Umgekehrt hinkte die BRD – ähnlich wie die Schweiz – mit der institutionellen Kinderbetreuung im Vergleich mit anderen westeuropäischen Staaten nicht nur hinterher, sondern verweigerte sich dieser geradezu. Bis heute bleibt die Politik hinter den gesellschaftlichen Gegebenheiten zurück. Dass Frauen unter dieser Situation leiden und litten, dokumentiert die Frauenbewegung. Altersarmut etwa, darauf wies der «Neunte Familienbericht» noch 2021 hin, stellt für teilzeitarbeitende Frauen im Scheidungsfall aufgrund geringer Rentenansprüche – nicht nur in der BRD – bis heute eine Gefahr dar.
Wer erzieht die Kinder?
Das Thema der Kindererziehung ist und bleibt sensibel. Eltern – zumindest im europäischen Kleinfamilienkontext von Vater, Mutter und Kindern – beanspruchen das Privileg, ihre Kinder nach eigenem Gutdünken zu erziehen. Gleichzeitig sind sie aber auch auf Unterstützung bei der Betreuung angewiesen. Brechen die traditionellen Verwandtschaftsnetzwerke der dörflichen Grossfamilien aufgrund der zunehmend nötigen Mobilität der Arbeitnehmer:innen auf der Suche nach Arbeit in den Städten weg, müssen andere – vor allem staatliche – Strukturen einspringen.
Vor dem Hintergrund dieser Ausgangslage resultierten aus der Konfrontation zwischen Ost und West im Kalten Krieg gerade im deutschsprachigen Raum Extrempositionen. Die sozialistische DDR auf der einen Seite liess den Kleinfamilien unter dem Druck der geforderten Vollzeitarbeit beider Elternteile teilweise mehr Hilfe angedeihen, als diesen lieb war. Die Kleinfamilien auf der anderen Seite erfuhren von den kapitalistischen Ländern BRD und Schweiz bisweilen bewusste Vernachlässigung, sodass die Kinderbetreuung häufig allein innerhalb der Kleinfamilie sowie mehr oder weniger zuverlässiger Nachbarschafts- und Freundschaftsbeziehungen organisiert werden musste.
Normalfamilie oder ihre Auflösung im sozialistischen Kollektiv
Forderten die sozialistische Ideologie mit dem vorgeblichen Ziel der Emanzipation der Frau und die ökonomische Lage nach dem Zweiten Weltkrieg in der DDR einerseits erwerbstätige Mütter, bemächtigte sich der Staat andererseits aus unterschiedlichen Motiven der Kindererziehung.
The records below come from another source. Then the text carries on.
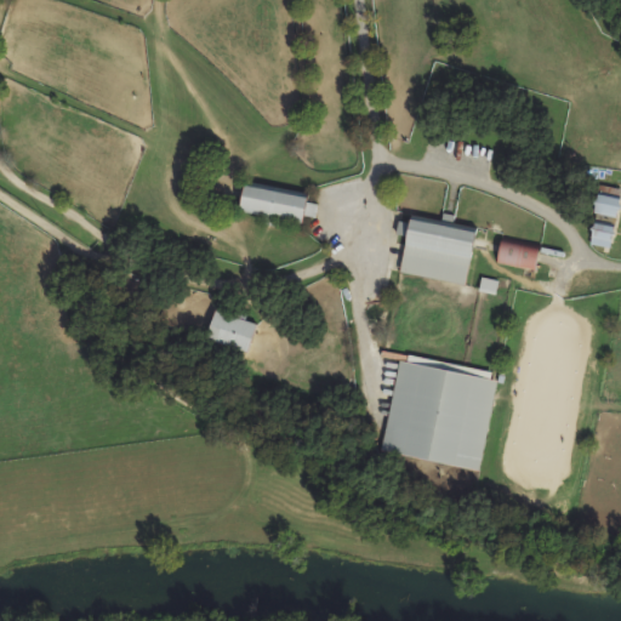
[(237,210),(300,220),(305,195),(290,194),(240,187),(237,210)]
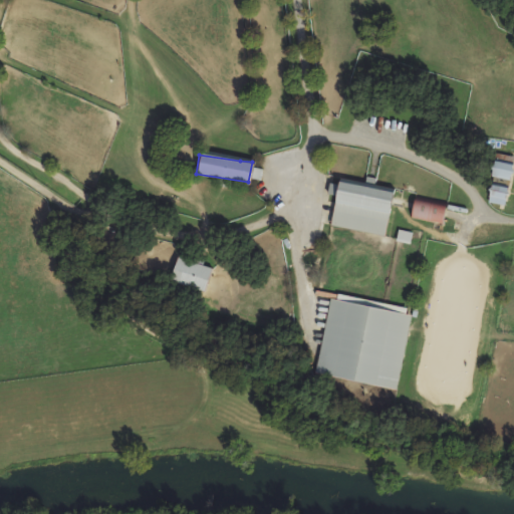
[(508,180),(512,165),(493,161),(489,176),(508,180)]
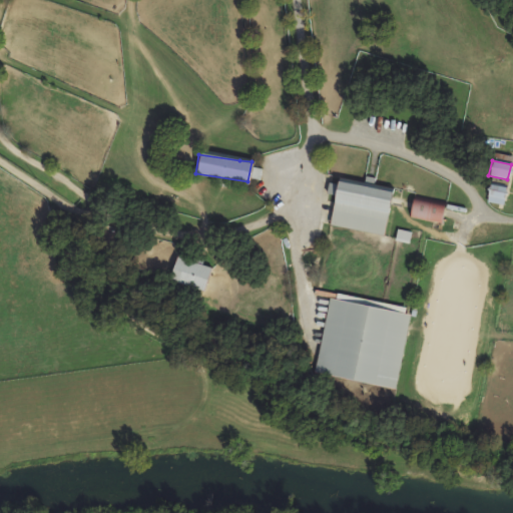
[(383,235),(392,187),(337,177),(336,184),(327,182),(325,193),(334,195),(329,225),(383,235)]
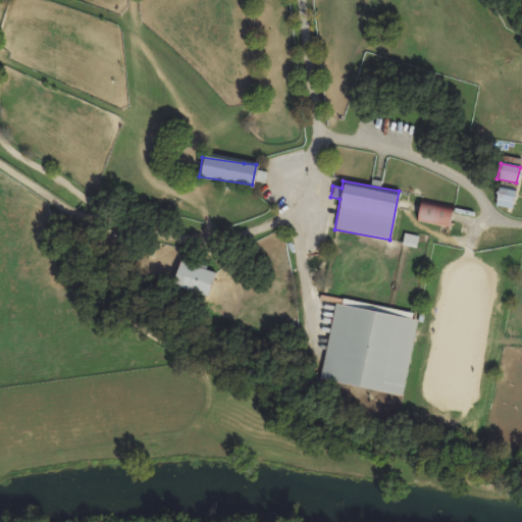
[(514,191),(498,188),(494,206),(511,208),(514,191)]
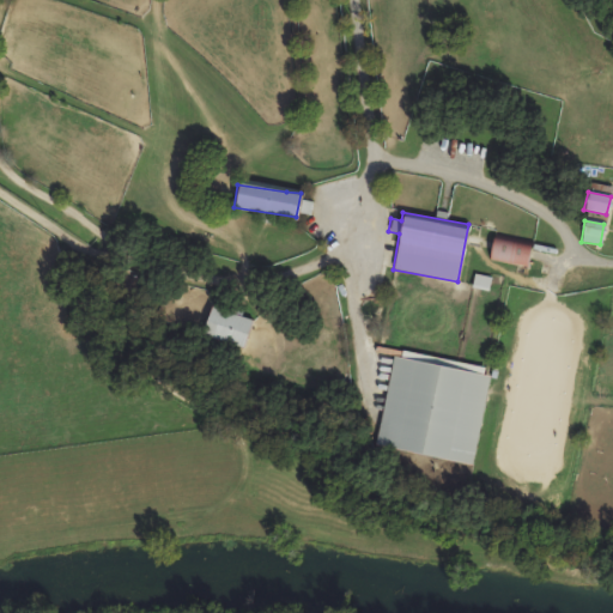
[(526,267),(530,244),(492,236),(487,259),(526,267)]
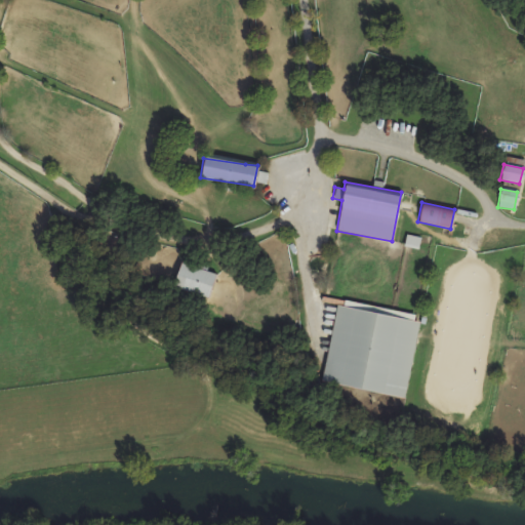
[(172,287),(207,298),(215,274),(179,263),(172,287)]
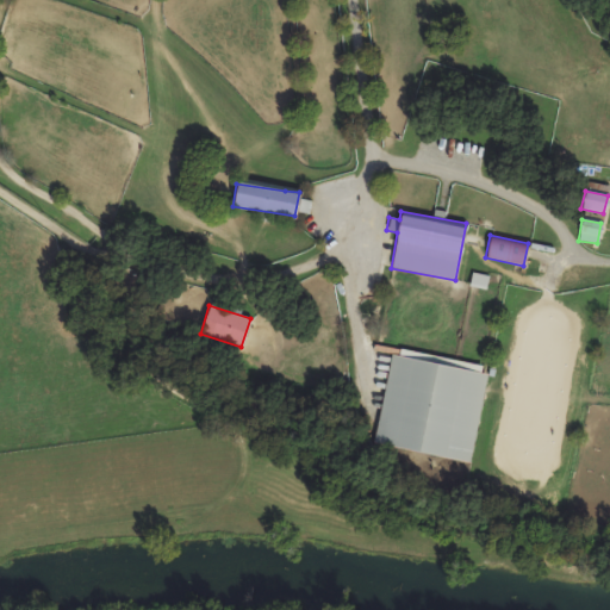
[(390,349),(373,446),(470,462),(486,373),(461,369),(462,362),(390,349)]
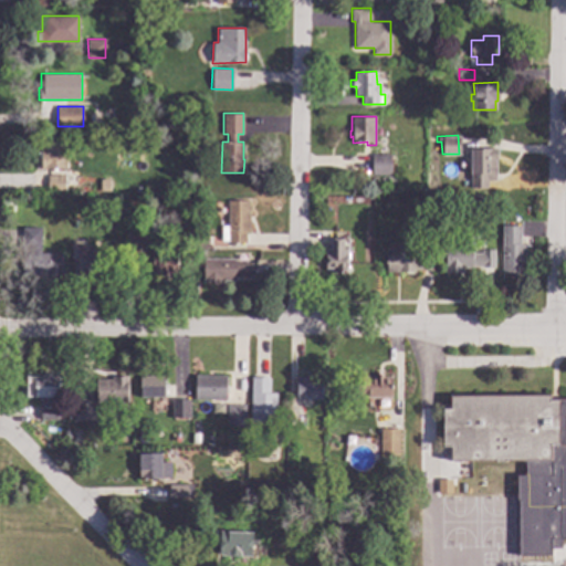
[(66,168),(46,168),(46,169),(41,169),(41,157),(38,157),(38,150),(40,150),(40,149),(42,149),(42,140),(66,140),(66,168)]
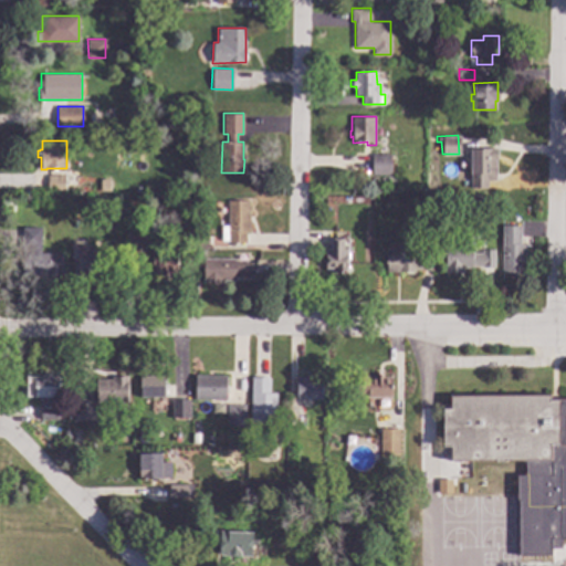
[(498,159),(495,159),(495,179),(488,179),(488,187),(471,188),(471,167),(469,167),(469,157),(470,157),(470,148),(498,148),(498,159)]
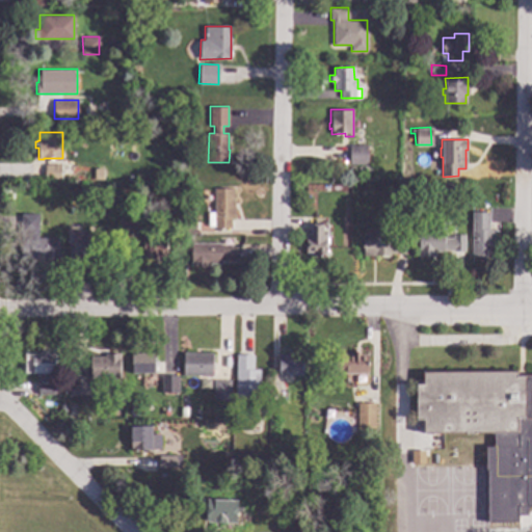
[(368,164),(349,164),(349,144),(367,144),(368,164)]
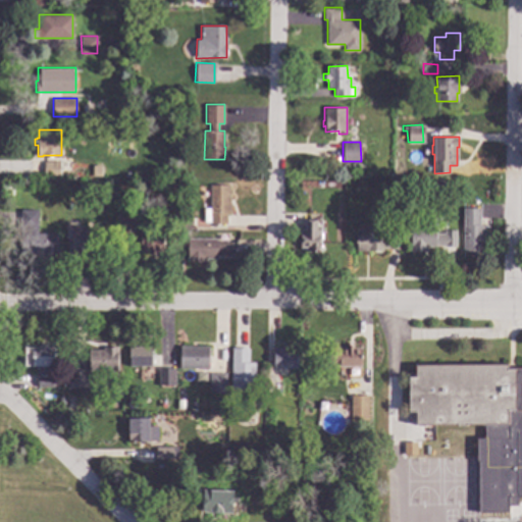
[(59,176),(44,176),(44,161),(59,161),(59,176)]
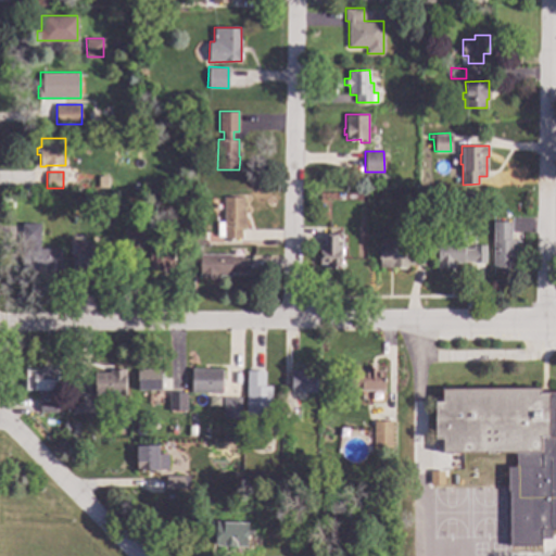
[(472,200),(462,200),(463,190),(472,191),(472,200)]
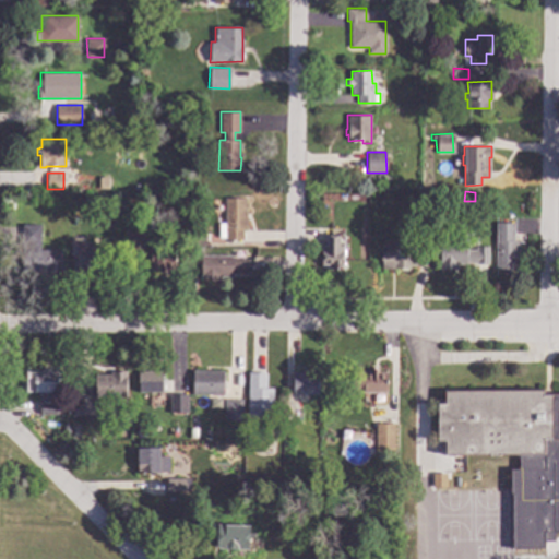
[(245,212),(246,212),(247,228),(242,228),(242,239),(225,239),(225,238),(218,238),(218,223),(225,223),(225,198),(245,198),(245,212)]
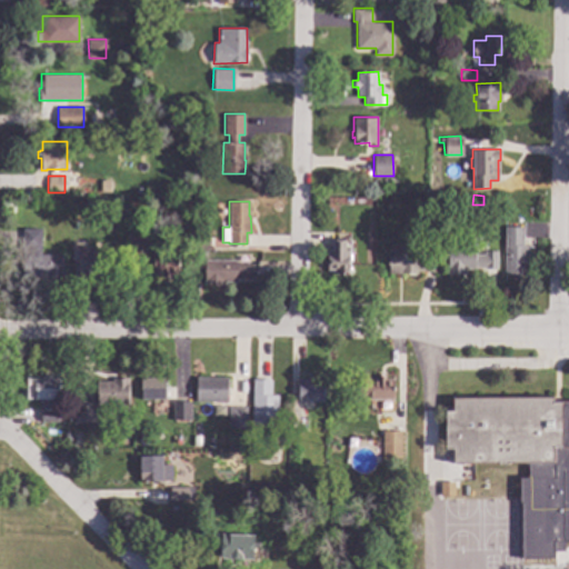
[(522,245),(526,245),(526,247),(528,247),(528,257),(526,257),(526,273),(503,273),(505,227),(522,227),(522,245)]
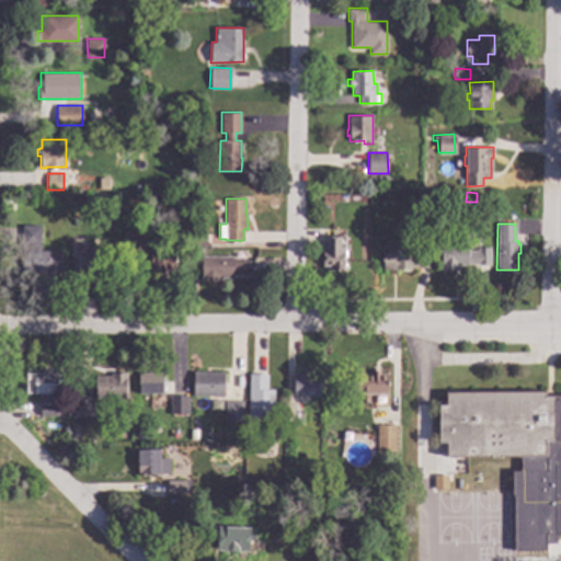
[(41,250),(61,250),(60,274),(45,274),(44,271),(22,270),(22,266),(21,265),(22,225),(42,225),(41,250)]
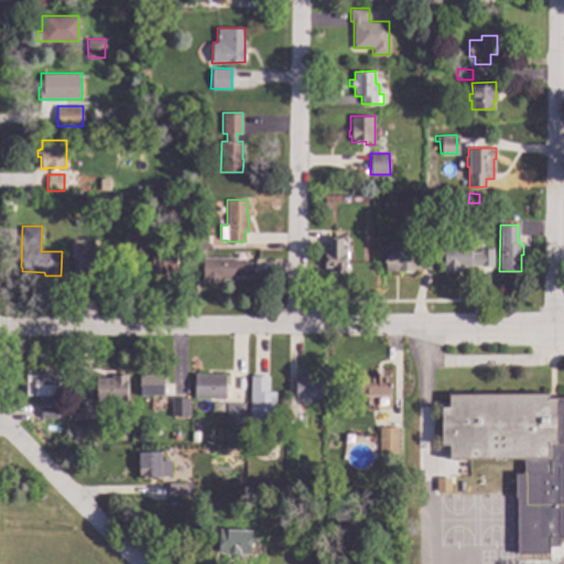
[(143,251),(125,250),(126,234),(144,234),(143,251)]
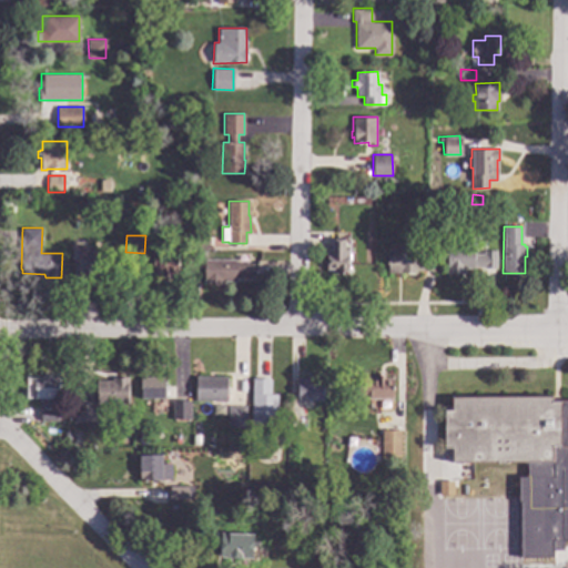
[(348,273),(332,273),(332,269),(325,269),(326,249),(332,249),(332,239),(348,239),(348,273)]
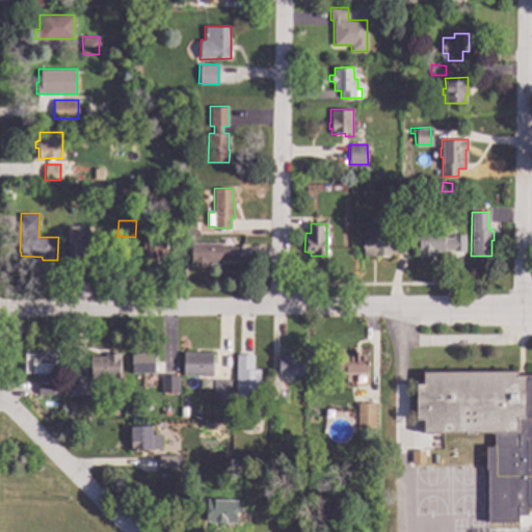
[(391,240),(395,240),(395,237),(407,237),(407,254),(389,254),(389,255),(388,255),(388,257),(380,257),(380,255),(364,255),(364,229),(379,229),(379,227),(392,227),(391,240)]
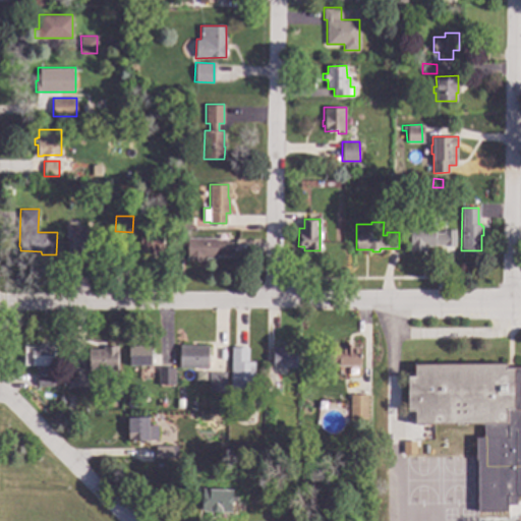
[(435,225),(435,232),(444,232),(444,229),(456,230),(455,245),(444,245),(444,244),(435,243),(435,246),(425,245),(425,250),(409,250),(409,224),(435,225)]
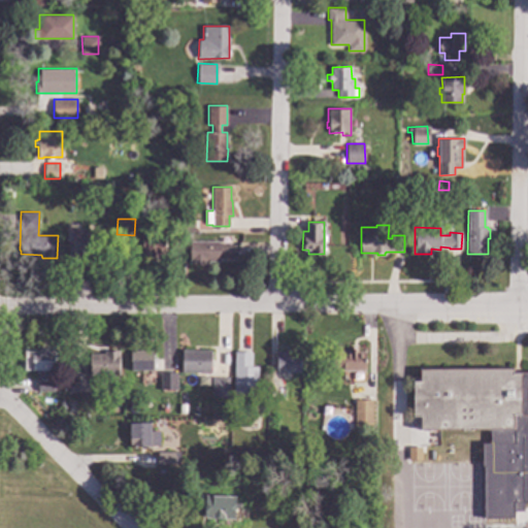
[(86,238),(105,238),(105,258),(80,258),(80,255),(71,255),(71,238),(74,238),(74,229),(86,228),(86,238)]
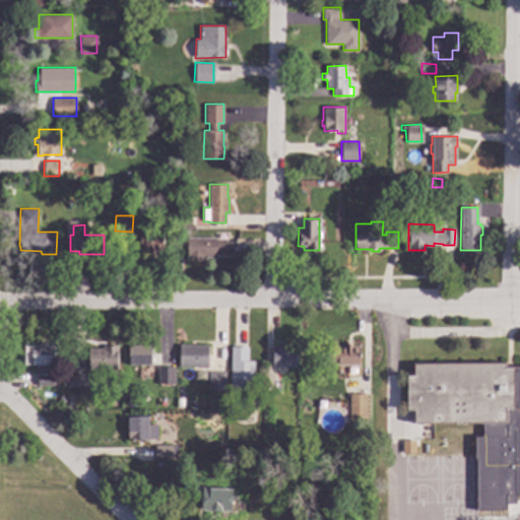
[(163,250),(154,250),(154,253),(148,253),(148,250),(140,250),(140,231),(163,230),(163,250)]
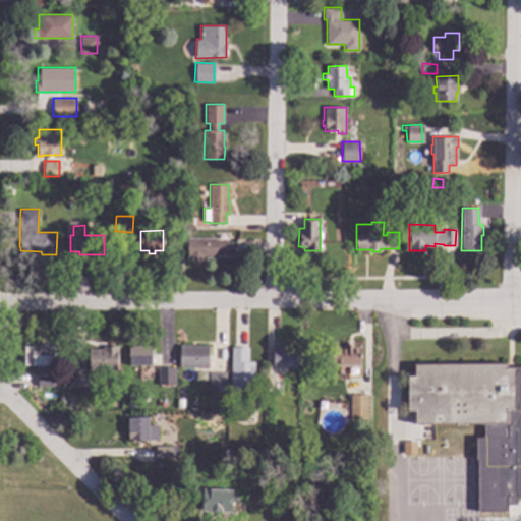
[(216,241),(234,241),(233,253),(216,253),(216,256),(187,256),(187,237),(216,237),(216,241)]
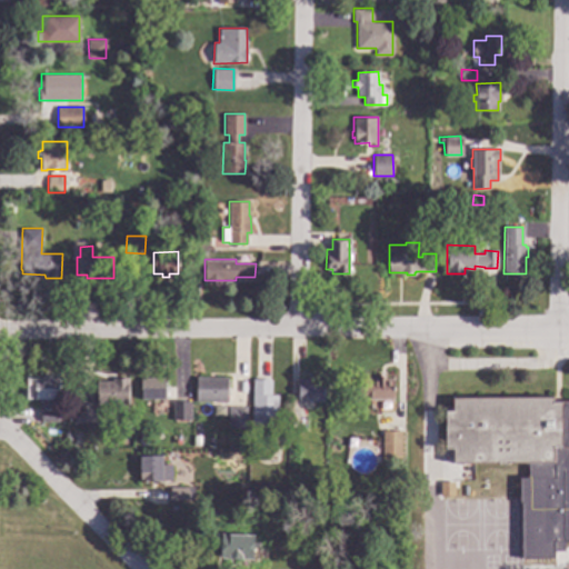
[(50,378),(58,378),(58,399),(26,399),(26,378),(42,378),(42,375),(50,375),(50,378)]
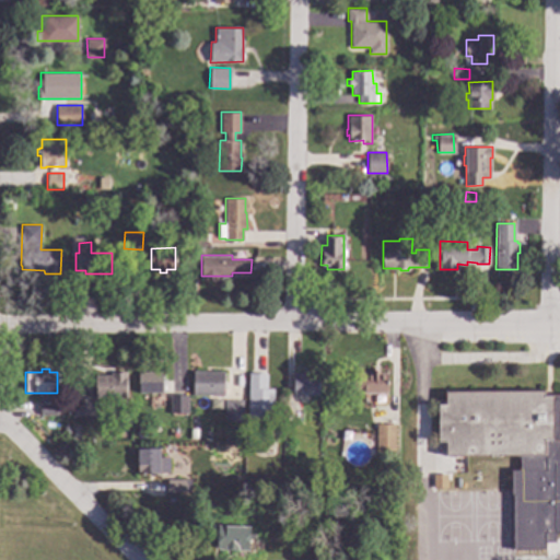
[(310,370),(310,375),(319,375),(319,395),(310,394),(310,401),(301,400),(300,419),(284,418),(286,398),(293,399),(294,395),(292,395),(293,369),(310,370)]
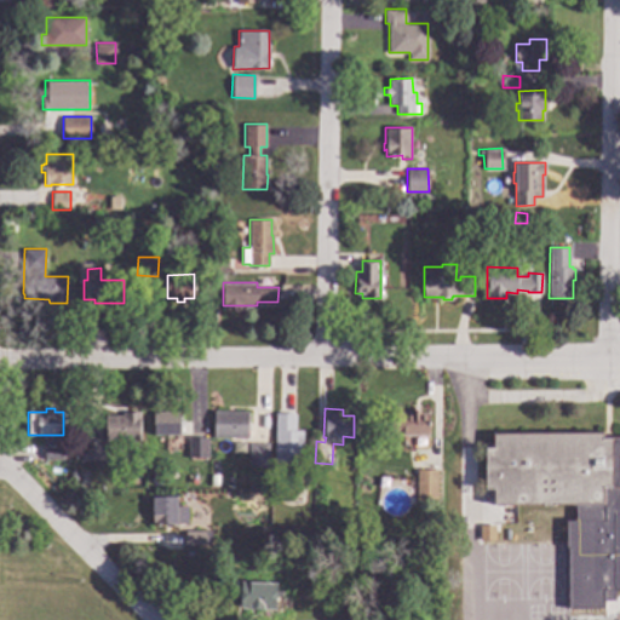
[(248,437),(213,437),(213,409),(248,411),(248,437)]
Die staatliche Kinderbetreuung und -erziehung sollte neben schulischer Bildung einen neuen – eben sozialistischen – Menschen hervorbringen, der den liberal-kapitalistischen Individualismus zugunsten eines kollektivistischen Selbstverständnisses überwindet. Zugleich erlaubten die staatlichen Einflussmöglichkeiten aufgrund der institutionellen Betreuung und die entsprechende Schwächung der Familienbeziehungen eine effektivere Kontrolle der Bevölkerung, wie Amina Gusner, Regisseurin des Spielfilms «Wenn Mutti früh zur Arbeit geht» (2022) bemerkt.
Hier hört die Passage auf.